Transcribe the following records exactly, images excluded.
──────── Supplied information
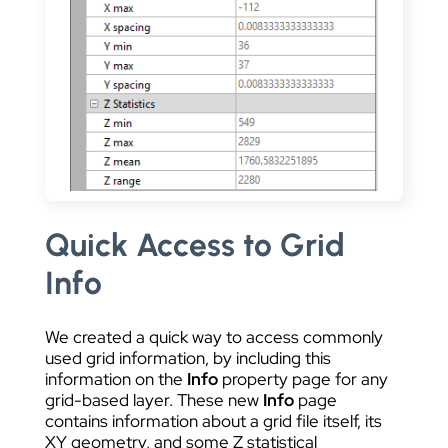
Quick Access to Grid
Info
We created a quick way to access commonly
used grid information, by including this
information on the
Info
property page for any
grid-based layer. These new
Info
page
contains information about a grid file itself, its
XY geometry, and some Z statistical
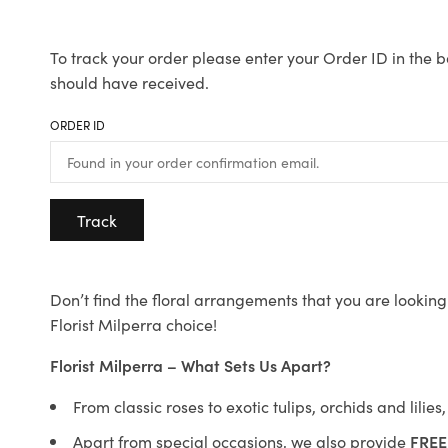
To track your order please enter your Order ID in the b
should have received.
ORDER ID
Track
Don’t find the floral arrangements that you are looking 
Florist Milperra choice!
Florist Milperra – What Sets Us Apart?
From classic roses to exotic tulips, orchids and lilie
Apart from special occasions, we also provide
FREE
────────────────
## Your response
Quick Access to Grid
Info
We created a quick way to access commonly
used grid information, by including this
information on the
Info
property page for any
grid-based layer. These new
Info
page
contains information about a grid file itself, its
XY geometry, and some Z statistical
To track your order please enter your Order ID in the b
should have received.
ORDER ID
Track
Don’t find the floral arrangements that you are looking 
Florist Milperra choice!
Florist Milperra – What Sets Us Apart?
From classic roses to exotic tulips, orchids and lilie
Apart from special occasions, we also provide
FREE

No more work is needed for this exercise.